# Исходный текст
##########

Мохсен Махмальбаф: «В конце тьмы всегда происходит революция»
«Президент» снят в Грузии, с грузинскими актерами, почти полностью на грузинском языке и вообще похож на грузинское кино, в первую очередь на «Покаяние» Тенгиза Абуладзе. Это архаичная, но любопытная в современном контексте, притча про диктатора неназванной страны, который, внезапно потеряв власть, вынужден вместе с внуком скрываться от преследователей, постепенно проникаясь проблемами людей, которых годами мучил.
Мохсен Махмальбаф
— Вы снимали в Грузии. Хорошо ли вы знакомы с грузинским кино?
— Да, я знаю грузинские фильмы, я их смотрю. Только что рекомендовал фестивалю в Пусане сделать ретроспективу. Я снимал в той стране, в которой мог снимать. Казахстан? Узбекистан? Таджикистан? Иран? Это невозможно. Я поехал в Грузию за свободой, и я счастлив: там отличные актеры, прекрасная природа. Но в Грузии все время зелено, и я ждал холодов, потому что хотел более мрачных оттенков.

##########

# Фрагмент набора данных

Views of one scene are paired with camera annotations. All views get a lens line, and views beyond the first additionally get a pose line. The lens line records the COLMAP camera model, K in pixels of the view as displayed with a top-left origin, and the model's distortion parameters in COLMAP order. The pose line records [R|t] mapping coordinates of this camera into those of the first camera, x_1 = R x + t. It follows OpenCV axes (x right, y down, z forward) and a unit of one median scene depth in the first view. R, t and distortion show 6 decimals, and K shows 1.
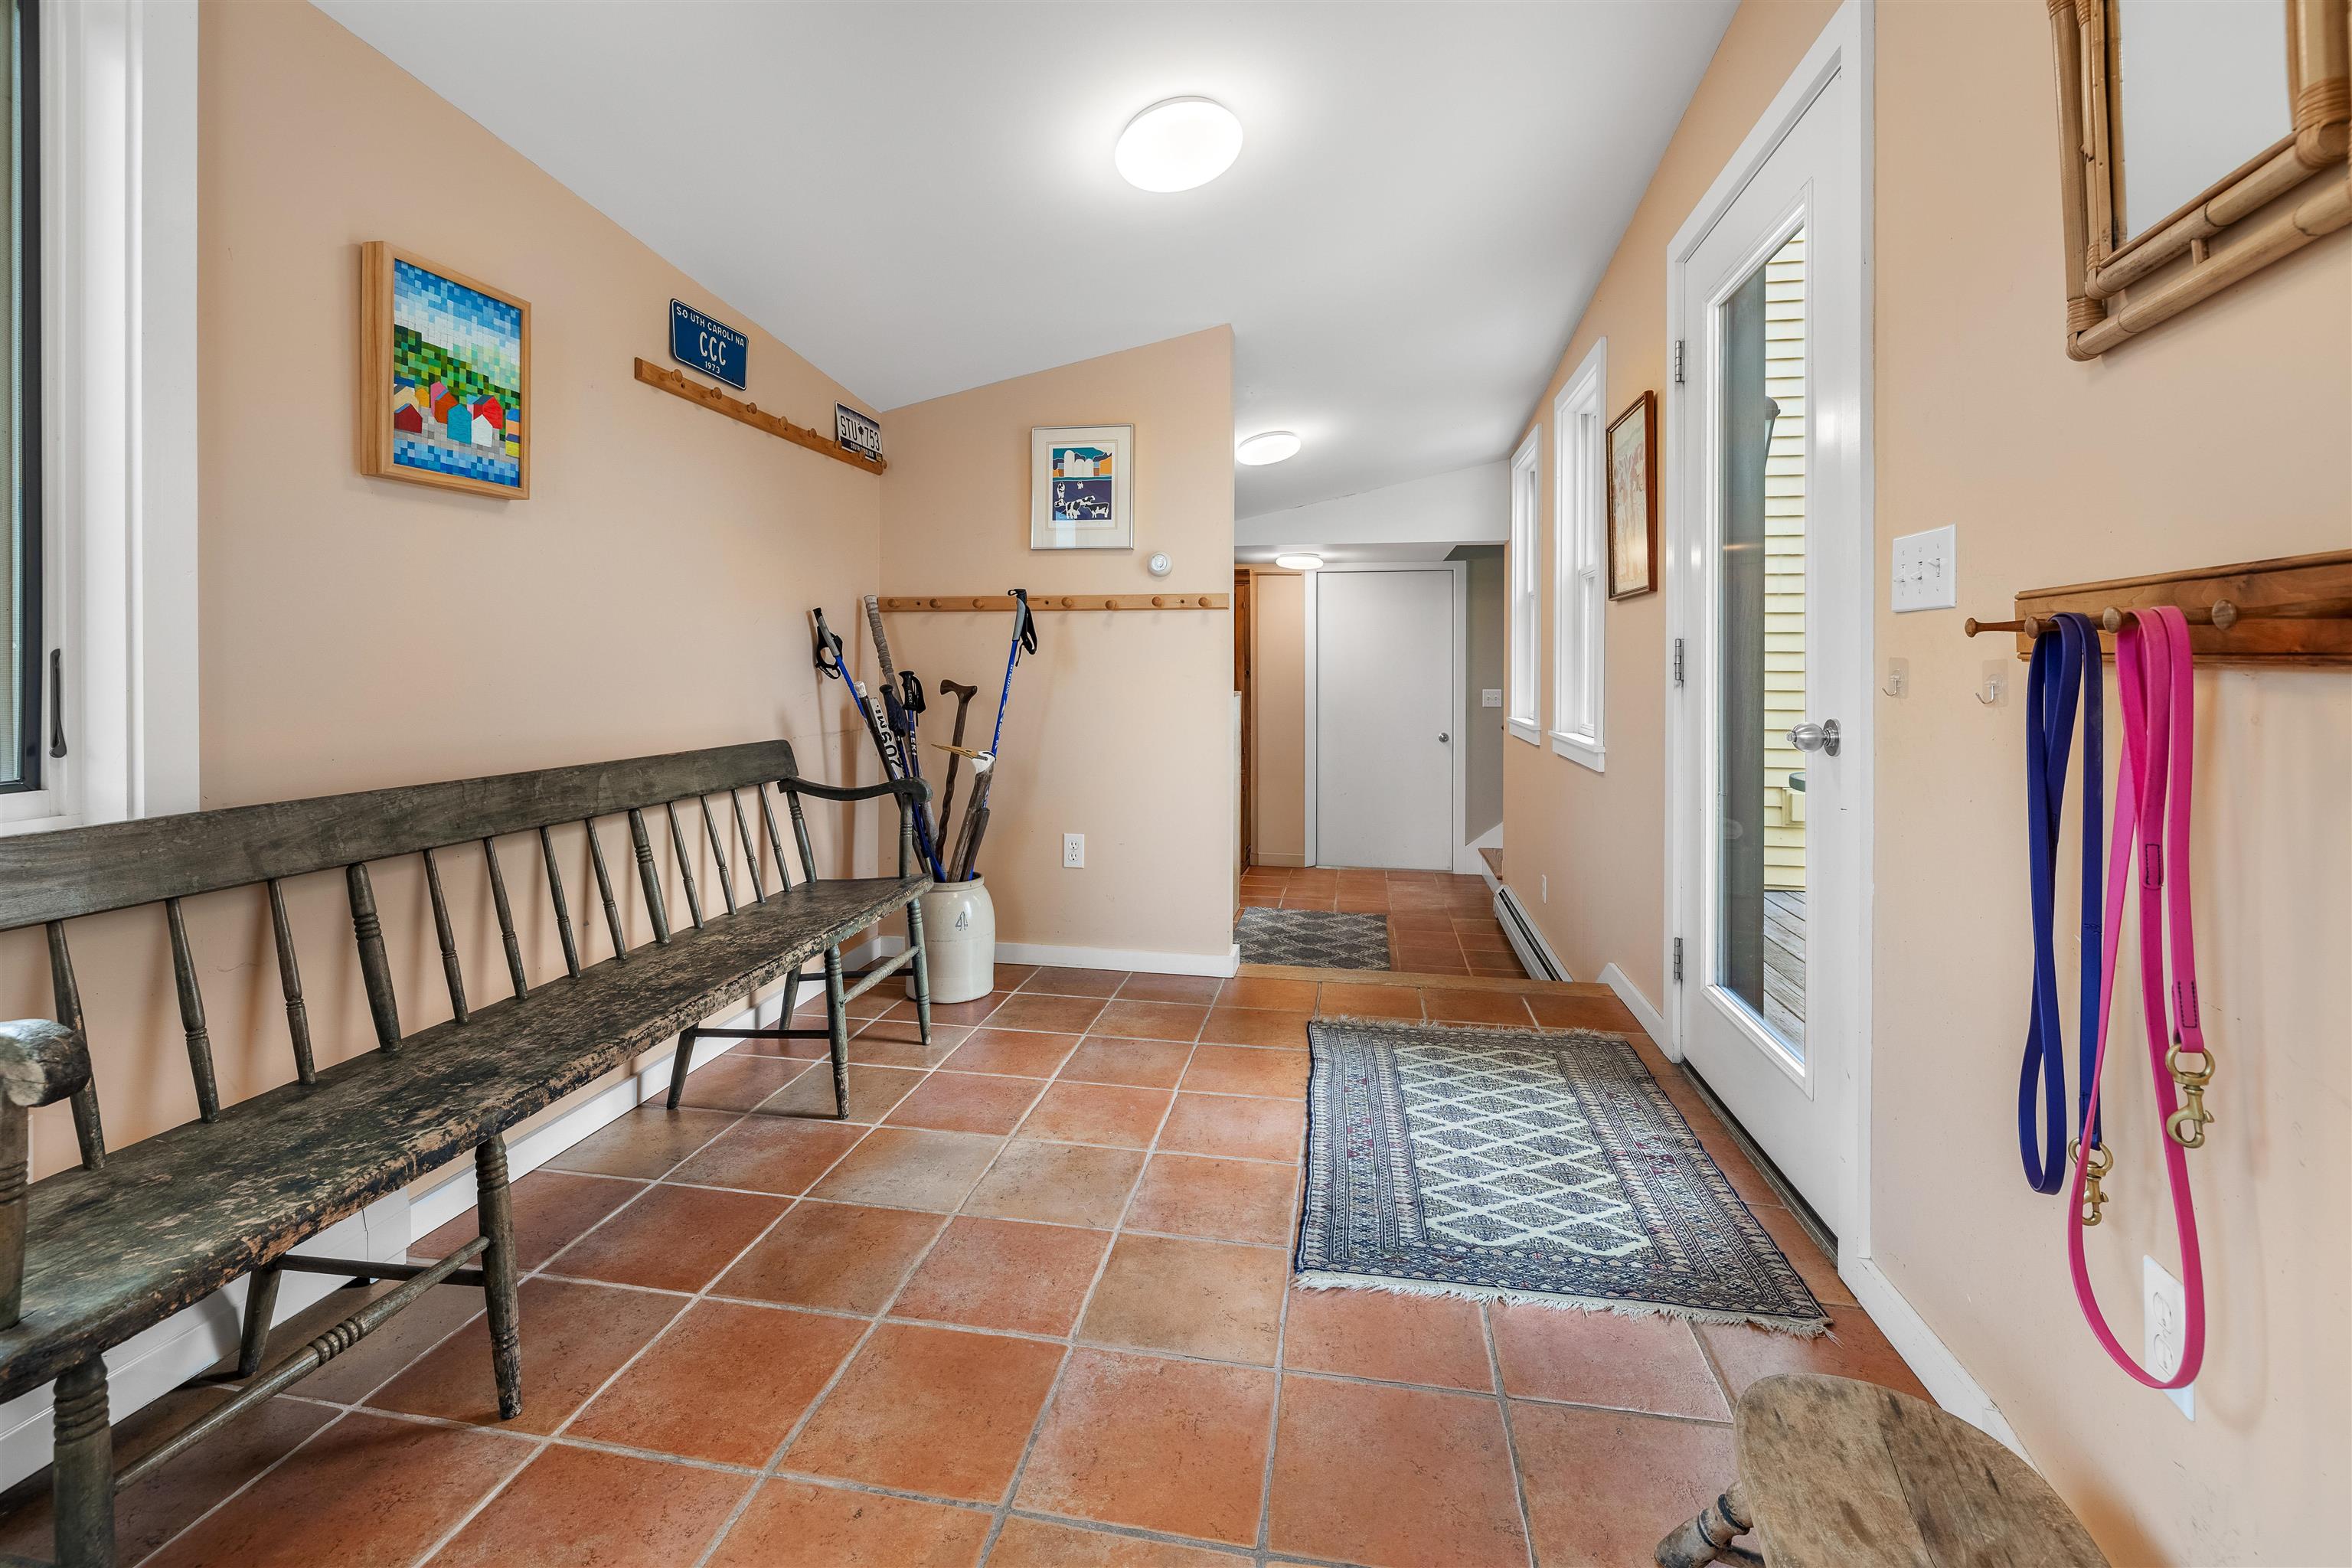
lens RADIAL K [[1015.5, 0, 1175.3], [0, 1015.5, 663.9], [0, 0, 1]] dist [-0.002642, -0.000580]
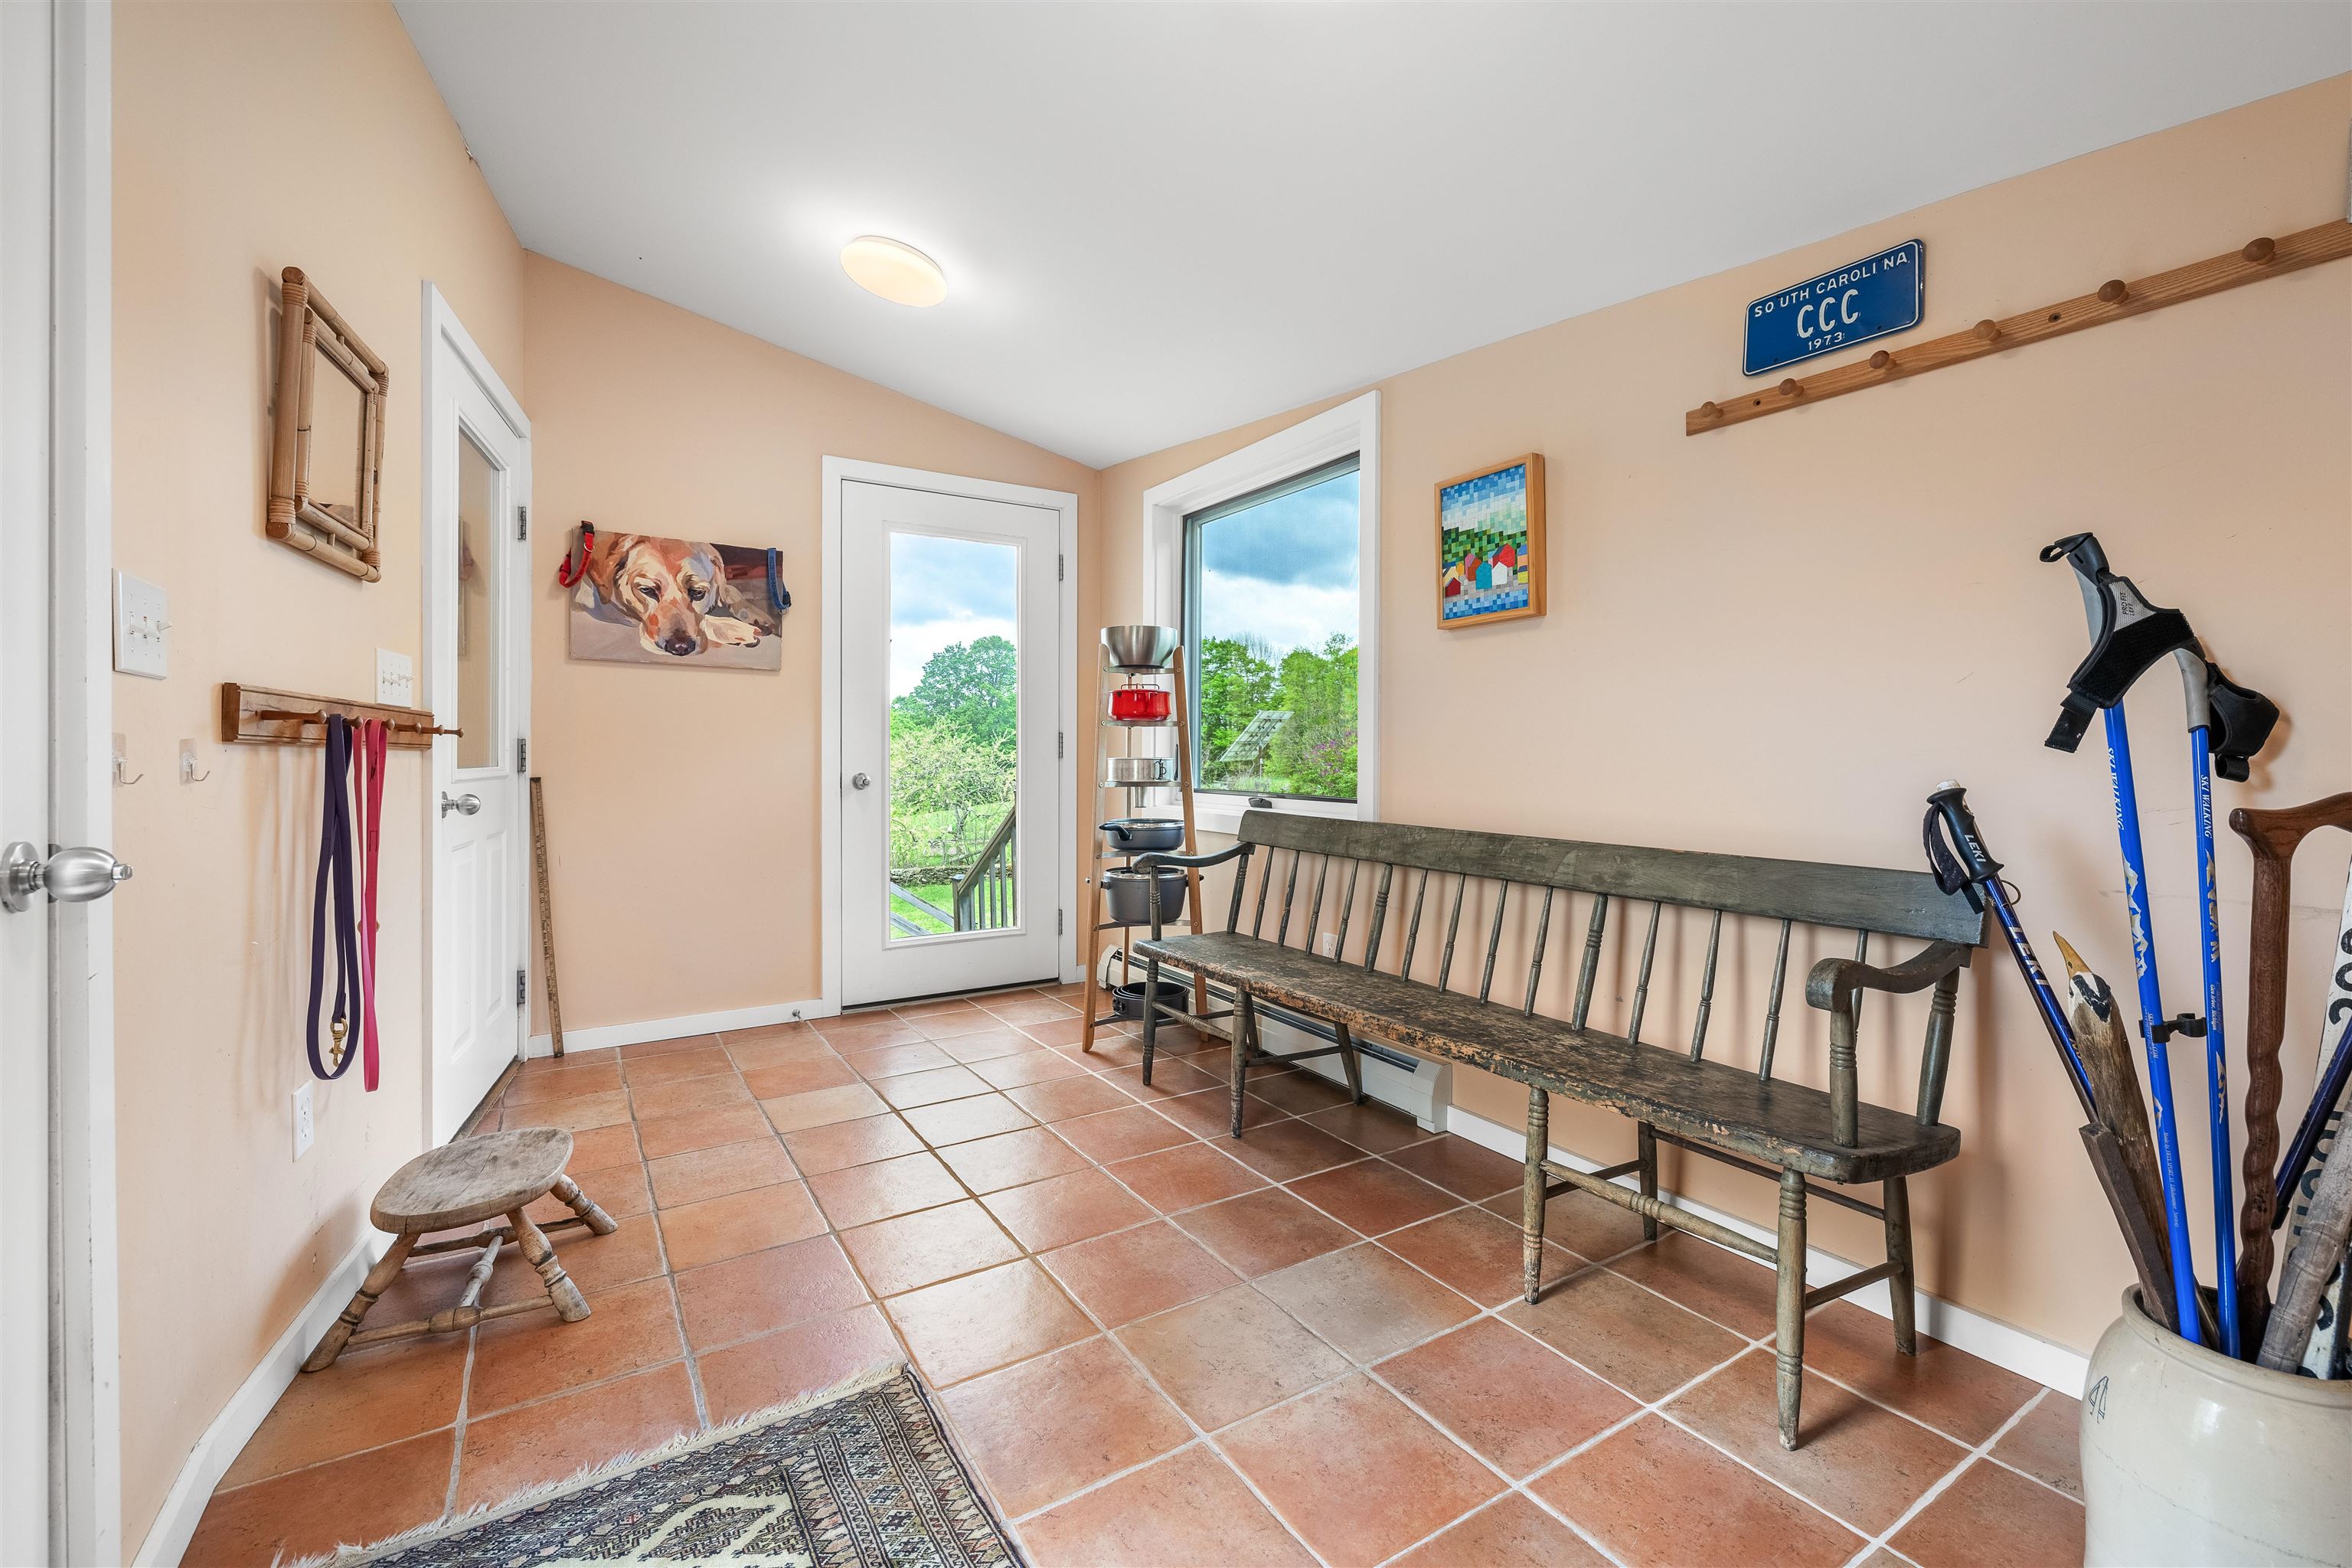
lens RADIAL K [[1015.5, 0, 1180.6], [0, 1015.5, 761.9], [0, 0, 1]] dist [-0.002642, -0.000580]
pose [[-0.741339, 0.004486, -0.671116, 0.513143], [-0.002334, 0.999954, 0.009262, 0.005116], [0.671127, 0.008432, -0.741295, 1.682490]]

##########

# Задания для выполнения
1. Перепишите слово в слово листинг — всё от его начала до строки с «761.9], [0, 0, 1]] dist [-0.002642, -0.000580]» включительно. Изображения в ответ не включайте.
2. Продолжите интервью с Мохсеном Махмальбафом после его последней фразы.

# Ответы на задания
1.
Views of one scene are paired with camera annotations. All views get a lens line, and views beyond the first additionally get a pose line. The lens line records the COLMAP camera model, K in pixels of the view as displayed with a top-left origin, and the model's distortion parameters in COLMAP order. The pose line records [R|t] mapping coordinates of this camera into those of the first camera, x_1 = R x + t. It follows OpenCV axes (x right, y down, z forward) and a unit of one median scene depth in the first view. R, t and distortion show 6 decimals, and K shows 1.
lens RADIAL K [[1015.5, 0, 1175.3], [0, 1015.5, 663.9], [0, 0, 1]] dist [-0.002642, -0.000580]
lens RADIAL K [[1015.5, 0, 1180.6], [0, 1015.5, 761.9], [0, 0, 1]] dist [-0.002642, -0.000580]

2.
— При всей своей притчевости «Президент» выглядит актуальным комментарием к событиям последних лет.
— Впервые я подумал об этом фильме восемь лет назад, когда был в Афганистане и заезжал во дворец [Амина]. Оттуда можно видеть весь город (или контролировать весь город). Я вдруг представил могущественного президента, который по вечерам развлекает своего внука отдавая приказ включить и выключить свет во всех домах. С этой сцены в итоге начинается фильм. Игра со светом и тенью всегда меня завораживала, и здесь она становится метафорой: диктатура погружает страну во тьму, а в конце тьмы всегда происходит революция.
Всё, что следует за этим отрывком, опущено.